The market for YouTube dubbing is small enough that it’s been mostly ignored by the LSPs that handle translations for the entertainment industry. The translation services market is growing fast: According to one estimate, it may reach $47.21 billion by 2030, inflated by new demand from streaming services. But those contractors are still struggling to keep pace with orders and retain translator talent due to falling wages, as Rest of World has previously reported.

In particular, established LSPs aren’t sure YouTubers can afford their rates. “It’s going to come down to workflow and pricing. You know, I think the way that YouTube content is created is just so different,” Louise Callcott-Stevens, the CEO of EarCandy, a South African localization provider that does work for Netflix and Paramount, told Rest of World. EarCandy has yet to do business with independent YouTubers, but Callcott-Stevens sees the rise of specialized providers in Los Angeles as a sign the trend may go global in the coming year.

“I think people are realizing that they cannot just stick to an elite audience speaking English.”

For now, international LSPs are often too expensive for YouTube productions, and relationships with social media creators can be more high-touch, requiring trust-building and education about the dubbing process. Mansorian sees this margin as his opportunity to capture. For instance, Netflix’s vendor rate card currently lists $90 for 15 minutes of dubbed content. “We are providing dubbing to creators at a discount,” Mansorian said.
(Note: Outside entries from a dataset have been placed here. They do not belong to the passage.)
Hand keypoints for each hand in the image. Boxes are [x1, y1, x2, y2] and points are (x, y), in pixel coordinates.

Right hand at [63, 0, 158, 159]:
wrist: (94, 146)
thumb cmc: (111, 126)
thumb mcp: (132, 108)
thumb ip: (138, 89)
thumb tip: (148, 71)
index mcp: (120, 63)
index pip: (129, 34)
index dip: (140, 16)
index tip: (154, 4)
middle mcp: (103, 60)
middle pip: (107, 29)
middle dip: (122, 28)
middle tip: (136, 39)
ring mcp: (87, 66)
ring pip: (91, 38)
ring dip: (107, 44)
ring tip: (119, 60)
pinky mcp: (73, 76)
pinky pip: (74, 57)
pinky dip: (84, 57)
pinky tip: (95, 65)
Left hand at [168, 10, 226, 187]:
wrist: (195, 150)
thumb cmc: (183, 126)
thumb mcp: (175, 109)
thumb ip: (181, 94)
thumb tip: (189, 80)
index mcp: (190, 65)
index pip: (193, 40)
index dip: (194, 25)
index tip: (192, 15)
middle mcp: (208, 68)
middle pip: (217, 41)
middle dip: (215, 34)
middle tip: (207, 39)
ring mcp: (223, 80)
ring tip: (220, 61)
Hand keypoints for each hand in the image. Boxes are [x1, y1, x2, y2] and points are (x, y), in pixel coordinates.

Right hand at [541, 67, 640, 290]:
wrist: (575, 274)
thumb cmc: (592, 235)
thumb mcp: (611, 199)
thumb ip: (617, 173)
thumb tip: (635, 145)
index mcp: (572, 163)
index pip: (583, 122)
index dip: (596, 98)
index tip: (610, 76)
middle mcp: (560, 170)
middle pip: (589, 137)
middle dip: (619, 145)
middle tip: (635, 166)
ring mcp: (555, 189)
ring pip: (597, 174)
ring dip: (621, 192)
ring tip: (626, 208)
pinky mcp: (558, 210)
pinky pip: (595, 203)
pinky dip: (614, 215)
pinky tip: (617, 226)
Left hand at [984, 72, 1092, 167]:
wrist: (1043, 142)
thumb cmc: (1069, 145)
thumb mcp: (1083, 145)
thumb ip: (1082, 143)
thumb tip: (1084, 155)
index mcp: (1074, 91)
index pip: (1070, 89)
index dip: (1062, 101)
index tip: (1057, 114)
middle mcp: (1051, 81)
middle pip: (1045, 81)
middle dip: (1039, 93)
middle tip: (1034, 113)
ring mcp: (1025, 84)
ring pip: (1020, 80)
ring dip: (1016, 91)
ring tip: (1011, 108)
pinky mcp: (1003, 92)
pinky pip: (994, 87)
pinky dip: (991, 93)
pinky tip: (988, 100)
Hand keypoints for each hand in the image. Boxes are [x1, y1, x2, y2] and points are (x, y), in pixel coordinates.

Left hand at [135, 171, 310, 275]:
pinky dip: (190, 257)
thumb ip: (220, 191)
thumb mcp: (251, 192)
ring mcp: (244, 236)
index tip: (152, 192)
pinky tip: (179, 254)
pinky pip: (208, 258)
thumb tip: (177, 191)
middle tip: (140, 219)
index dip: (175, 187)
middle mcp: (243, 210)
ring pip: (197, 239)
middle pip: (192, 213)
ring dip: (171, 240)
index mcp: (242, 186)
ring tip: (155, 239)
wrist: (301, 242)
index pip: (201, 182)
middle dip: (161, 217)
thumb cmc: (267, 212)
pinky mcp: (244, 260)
Still, Callcott-Stevens sees potential in YouTube language services. EarCandy’s sales and business development teams have started to pursue contracts with agencies that use YouTube. “We are behind the curve,” she said, “and I do see that changing.” In 2023, MrBeast launched his own multilingual dubbing company, Creator Global, to cash in on the opportunity.

In the meantime, independent voice artists like Barath Raj are taking advantage of the chance to make money dubbing for YouTubers. Raj began his career as a journalist in Tamil media. Over the past couple of years, he has been voicing audio books, and producing audio shows to break into the podcasting industry. He’s now the voice of Anbudan Ashish Vidyarthi, the Tamil-dubbed channel of the popular YouTuber and actor Ashish Vidyarthi.
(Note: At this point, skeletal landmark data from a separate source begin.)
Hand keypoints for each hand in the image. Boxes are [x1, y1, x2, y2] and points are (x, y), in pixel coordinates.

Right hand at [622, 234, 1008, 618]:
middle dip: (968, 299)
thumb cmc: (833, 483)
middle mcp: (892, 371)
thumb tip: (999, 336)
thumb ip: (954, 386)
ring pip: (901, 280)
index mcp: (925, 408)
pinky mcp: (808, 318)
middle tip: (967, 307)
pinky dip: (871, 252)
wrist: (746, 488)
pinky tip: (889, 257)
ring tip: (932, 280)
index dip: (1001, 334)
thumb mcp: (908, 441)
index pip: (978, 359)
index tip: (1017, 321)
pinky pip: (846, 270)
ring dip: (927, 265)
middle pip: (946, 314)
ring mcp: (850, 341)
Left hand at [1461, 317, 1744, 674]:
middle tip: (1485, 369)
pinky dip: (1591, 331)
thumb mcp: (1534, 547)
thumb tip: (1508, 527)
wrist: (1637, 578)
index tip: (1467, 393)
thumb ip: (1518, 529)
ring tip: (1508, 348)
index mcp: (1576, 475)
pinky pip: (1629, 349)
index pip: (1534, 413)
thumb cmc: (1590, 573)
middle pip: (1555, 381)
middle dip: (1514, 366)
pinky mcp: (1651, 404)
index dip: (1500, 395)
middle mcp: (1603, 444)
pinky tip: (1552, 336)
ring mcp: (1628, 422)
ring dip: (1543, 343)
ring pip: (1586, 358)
“I think people are realizing that they cannot just stick to an elite audience speaking English, which is not the mother tongue for all Indians actually,” Raj told Rest of World. YouTubers like Vidyarthi, who share vlogs and motivational videos, are using regional dubs to find newer audiences. “In that aspect, budding dubbing artists like me get a chance,” Raj said.

Dubbed videos uploaded to the main channel of a popular creator rarely find success, since most subscribers have already seen the original video. And because YouTube’s algorithm rarely recommends content across language barriers, many creators don’t see value in subtitling. “To reach more audience[s], I felt subtitles would not work at all,” Telugu YouTuber Harsha Sai told Rest of World.
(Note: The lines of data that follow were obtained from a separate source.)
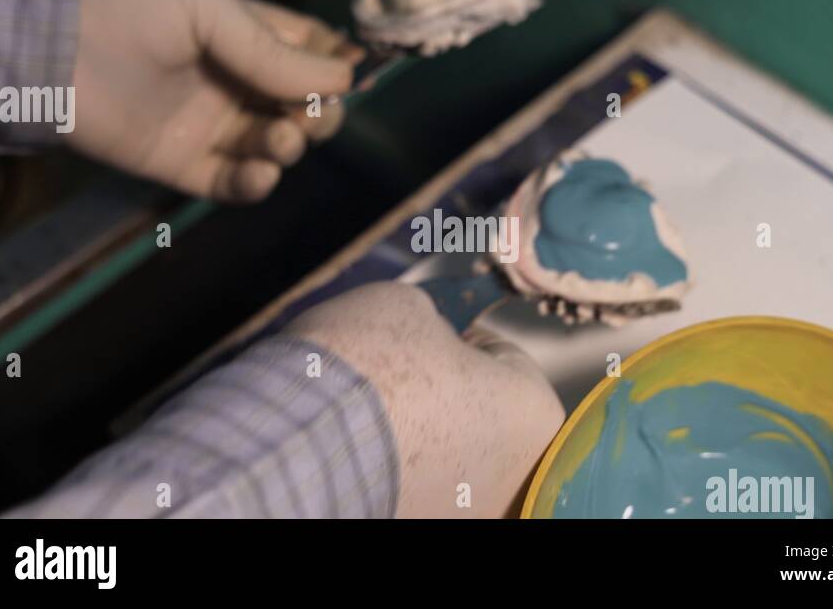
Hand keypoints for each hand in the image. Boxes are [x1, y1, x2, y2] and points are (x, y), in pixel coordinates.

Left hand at [67, 0, 361, 201]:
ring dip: (289, 146)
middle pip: (299, 108)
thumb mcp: (209, 7)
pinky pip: (232, 183)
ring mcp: (209, 126)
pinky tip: (262, 172)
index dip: (333, 67)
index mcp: (242, 35)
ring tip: (281, 138)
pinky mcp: (183, 165)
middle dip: (318, 115)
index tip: (349, 78)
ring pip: (273, 148)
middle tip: (308, 115)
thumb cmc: (131, 4)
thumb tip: (344, 79)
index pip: (305, 53)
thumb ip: (272, 50)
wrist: (51, 43)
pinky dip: (255, 182)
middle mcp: (233, 82)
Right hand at [284, 282, 564, 517]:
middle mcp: (516, 475)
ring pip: (445, 454)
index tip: (422, 337)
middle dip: (439, 390)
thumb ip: (435, 324)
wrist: (297, 441)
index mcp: (535, 412)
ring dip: (415, 433)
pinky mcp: (420, 525)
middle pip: (478, 411)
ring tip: (365, 412)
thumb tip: (427, 340)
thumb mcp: (407, 306)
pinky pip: (414, 486)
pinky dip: (389, 469)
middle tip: (390, 372)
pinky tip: (354, 450)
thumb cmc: (367, 367)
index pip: (502, 356)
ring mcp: (468, 511)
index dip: (456, 337)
Sai, who started out in late 2020, is one of the few Indian YouTubers who have been dubbing content in multiple Indian languages. To reach Tamil and Hindi audiences, he launched two separate dubbed channels. He also hired a family friend who ran a dubbing studio to voice the videos. Today, the cumulative subscriber count of Sai’s Tamil and Hindi-dubbed channels is over 12 million, bigger than his 8-million-strong Telugu main channel.

“Whenever I go to other regions like Tamil Nadu, and other parts in the north of India like Mumbai, people recognize me and get excited,” Sai said. “The only problem is I can’t reply in their language.”